Texas Tech Basketball has inked a contract extension with head coach Chris Beard, an extremely wise decision given his recent success with the Red Raiders.
Chris Beard has served as a Division I head coach for just four stanzas, and the last three seasons have come with Texas Tech Basketball. Now, in this short duration of time, he’s risen to become one of the top-compensated hoops bosses in the country.
The university’s athletics department has announced that Beard signed a new six-year contract that runs through the 2024-25 term and will average, on an annual basis, $4.575 million.
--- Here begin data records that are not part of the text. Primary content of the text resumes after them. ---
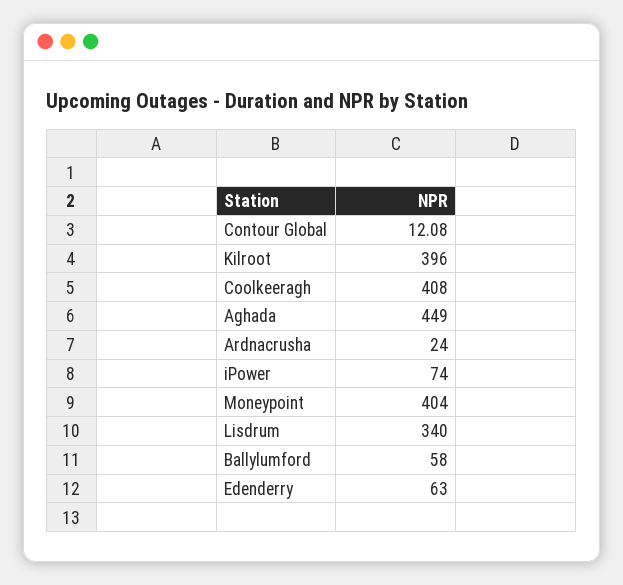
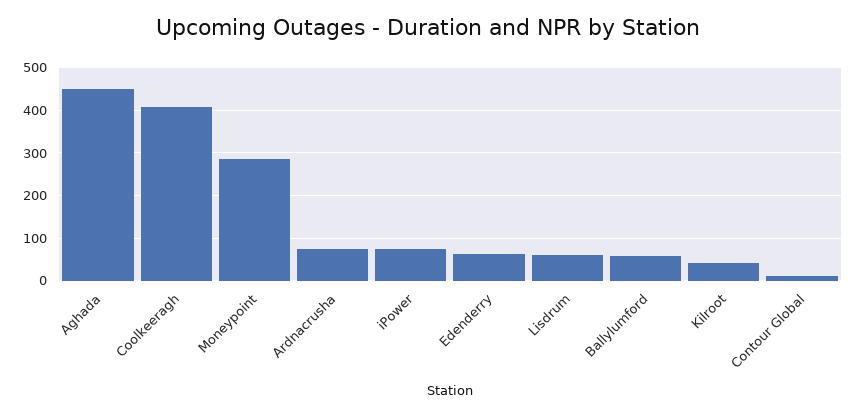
Kilroot: 396 -> 40
Ardnacrusha: 24 -> 80
Moneypoint: 404 -> 280
Lisdrum: 340 -> 60

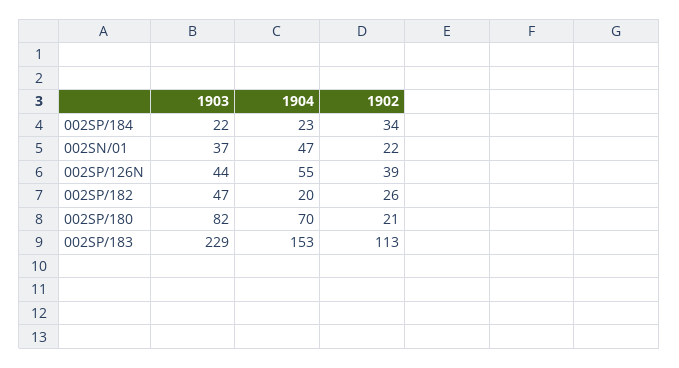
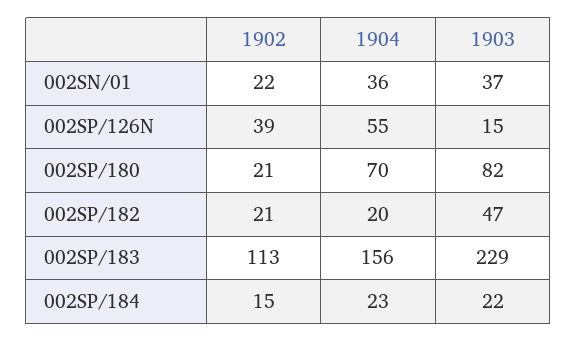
1902, 002SP/184: 34 -> 15
1904, 002SN/01: 47 -> 36
1903, 002SP/126N: 44 -> 15
1902, 002SP/182: 26 -> 21
1904, 002SP/183: 153 -> 156

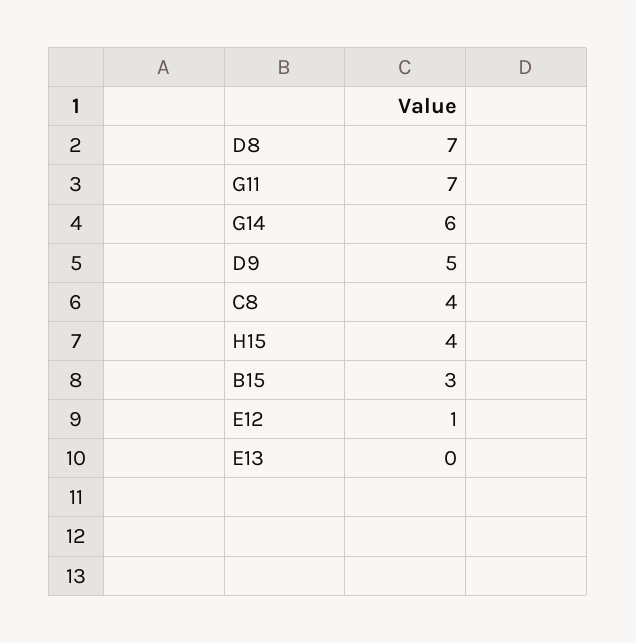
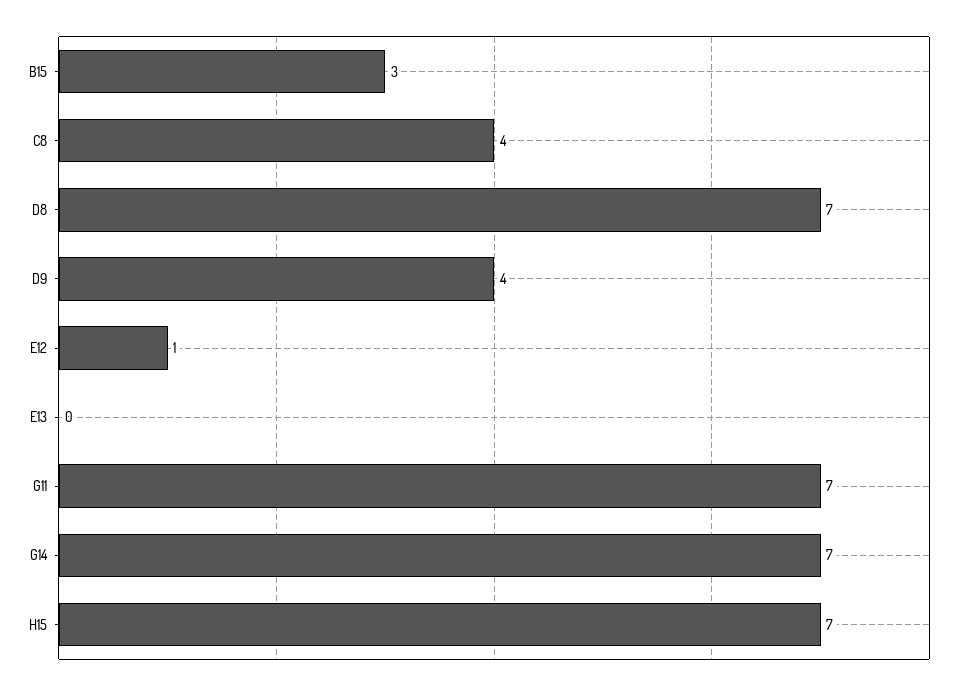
G14: 6 -> 7
D9: 5 -> 4
H15: 4 -> 7

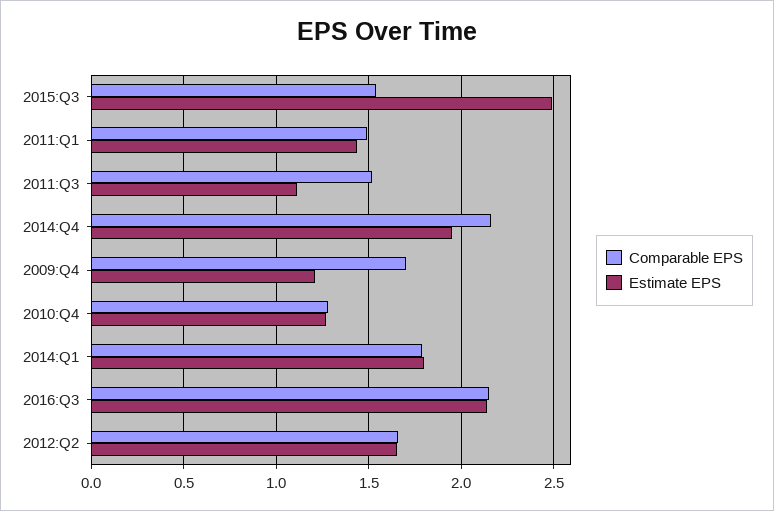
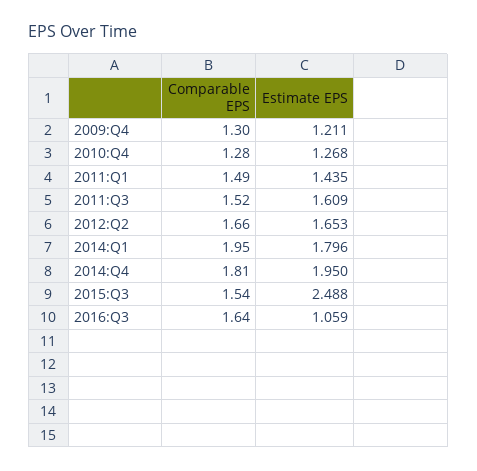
Estimate EPS, 2011:Q3: 1.1 -> 1.609
Comparable EPS, 2014:Q4: 2.15 -> 1.81
Comparable EPS, 2009:Q4: 1.7 -> 1.3
Comparable EPS, 2014:Q1: 1.8 -> 1.95
Comparable EPS, 2016:Q3: 2.15 -> 1.64
Estimate EPS, 2016:Q3: 2.15 -> 1.059

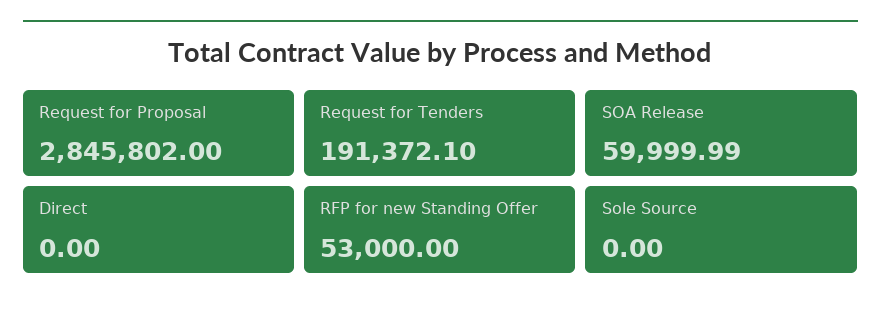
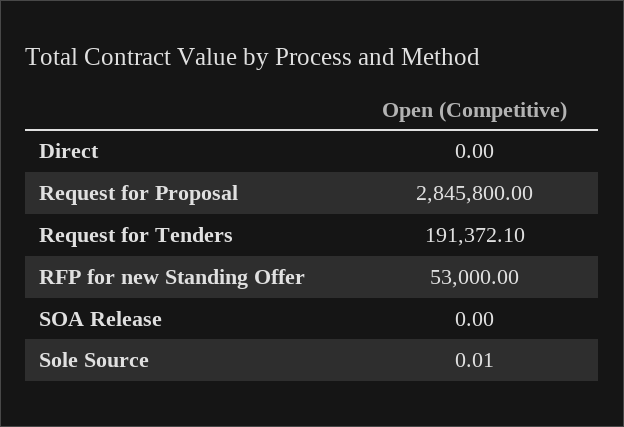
Request for Proposal: 2845802 -> 2845800
SOA Release: 59999.99 -> 0
Sole Source: 0 -> 0.01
According to USA Today’s online database of 2019 salaries earned by men’s basketball head coaches, Beard’s new deal will slot him third nationally, trailing only Duke’s Mike Krzyzewski and Kentucky’s John Calipari. That’s vastly impressive company for Beard, this past campaign’s Associated Press Coach of the Year who guided the Red Raiders to the national-title tilt in 2019 and an Elite Eight appearance in 2018.
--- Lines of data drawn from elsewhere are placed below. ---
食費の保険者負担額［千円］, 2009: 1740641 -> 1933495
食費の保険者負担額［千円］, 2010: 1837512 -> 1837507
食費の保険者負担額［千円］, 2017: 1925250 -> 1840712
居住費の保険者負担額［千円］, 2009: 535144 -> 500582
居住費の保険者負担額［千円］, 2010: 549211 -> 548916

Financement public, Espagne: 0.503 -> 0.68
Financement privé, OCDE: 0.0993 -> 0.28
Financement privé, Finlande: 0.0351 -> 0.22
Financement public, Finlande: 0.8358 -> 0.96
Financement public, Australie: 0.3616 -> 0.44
For Texas Tech, getting a multi-year extension from Beard at this juncture is pivotal. Given his Big Dance achievements, a school-record 31 victories in 2018-19 despite losing the majority of the team’s scoring from the prior term, and an overall mark of 76-31 in three stanzas in Lubbock, Texas, Beard is a totally hot commodity in coaching circles, and it wouldn’t have surprised me one iota if a powerhouse unit attempted to snag him sooner rather than later.
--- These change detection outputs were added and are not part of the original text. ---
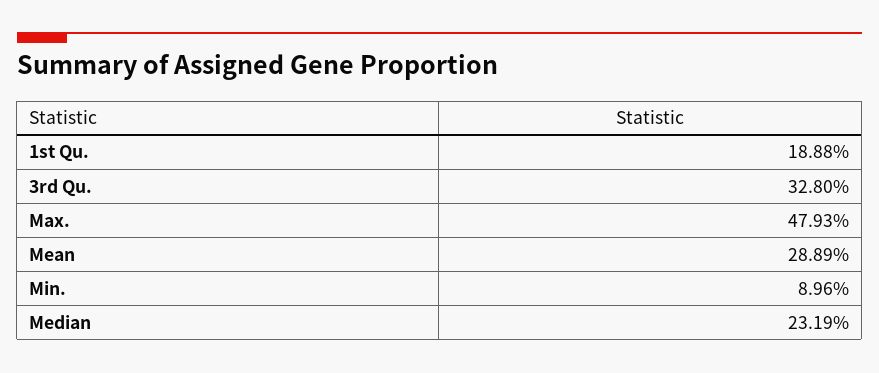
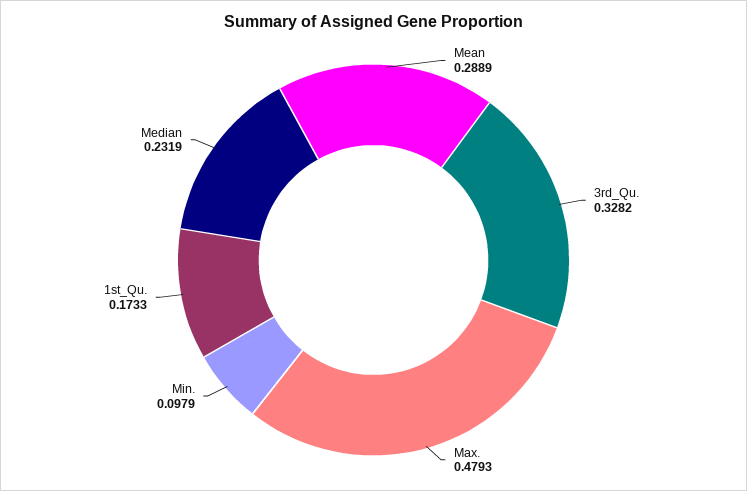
1st Qu.: 0.1888 -> 0.1733
3rd Qu.: 0.328 -> 0.3282
Min.: 0.0896 -> 0.0979

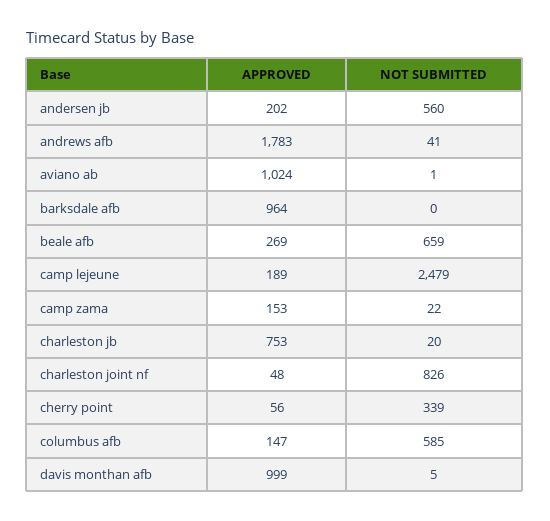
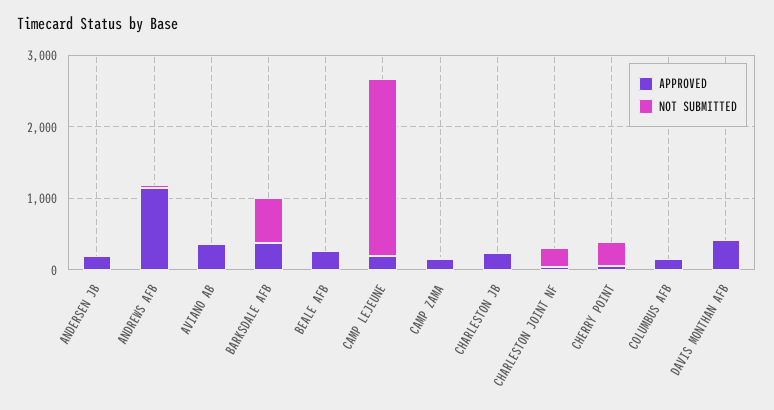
NOT SUBMITTED, andersen jb: 560 -> 0
APPROVED, andrews afb: 1783 -> 1200
APPROVED, aviano ab: 1024 -> 400
APPROVED, barksdale afb: 964 -> 400
NOT SUBMITTED, barksdale afb: 0 -> 600
NOT SUBMITTED, beale afb: 659 -> 0
APPROVED, charleston jb: 753 -> 200
NOT SUBMITTED, charleston joint nf: 826 -> 200
NOT SUBMITTED, columbus afb: 585 -> 0
APPROVED, davis monthan afb: 999 -> 400

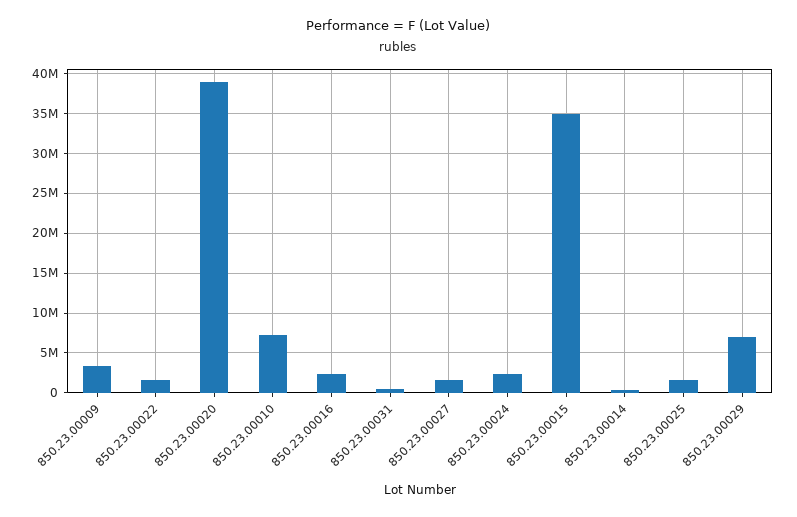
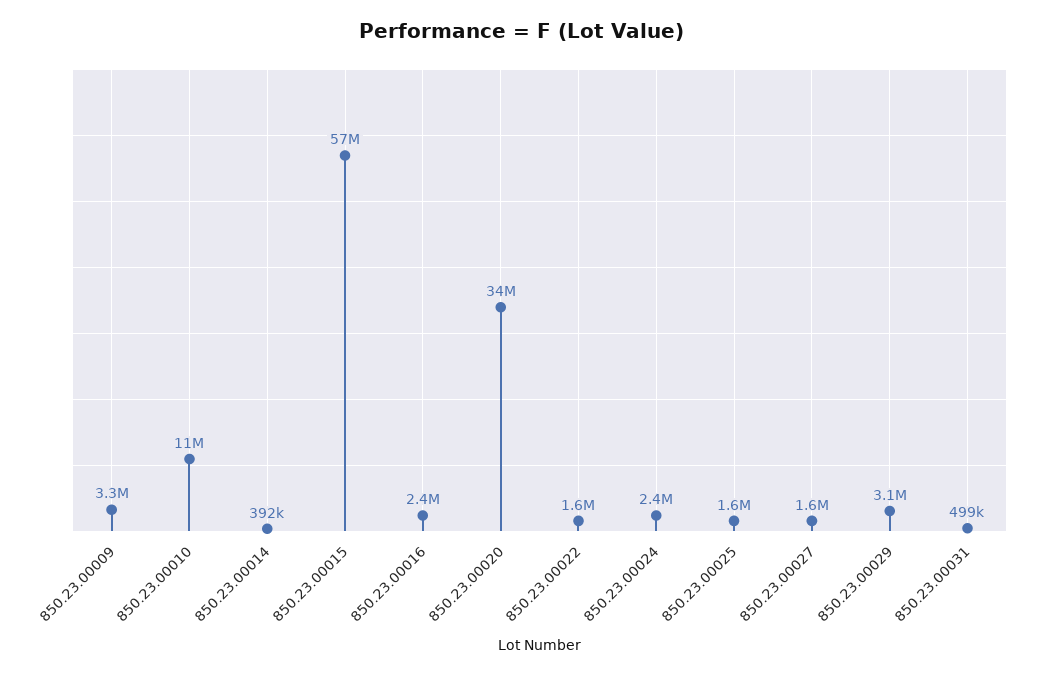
850.23.00020: 39000000 -> 34000000
850.23.00010: 7000000 -> 11000000
850.23.00015: 35000000 -> 57000000
850.23.00029: 7000000 -> 3100000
“In only three years, Chris Beard has elevated Texas Tech to the upper echelon of college basketball,” says Kirby Hocutt, the university’s athletics director, in the Red Raiders’ press release. “I am appreciative of the continued loyalty and personal commitment that Chris has made to continue to lead our program into the future.”
Known for implementing one of the most-stifling defenses in all of collegiate hoops in the 2018-19 campaign, Beard and his crew went on a tremendous journey in the recently concluded March Madness, defeating premier groups such as Buffalo, Michigan, Gonzaga and Michigan State before falling to Virginia in overtime in the championship affair.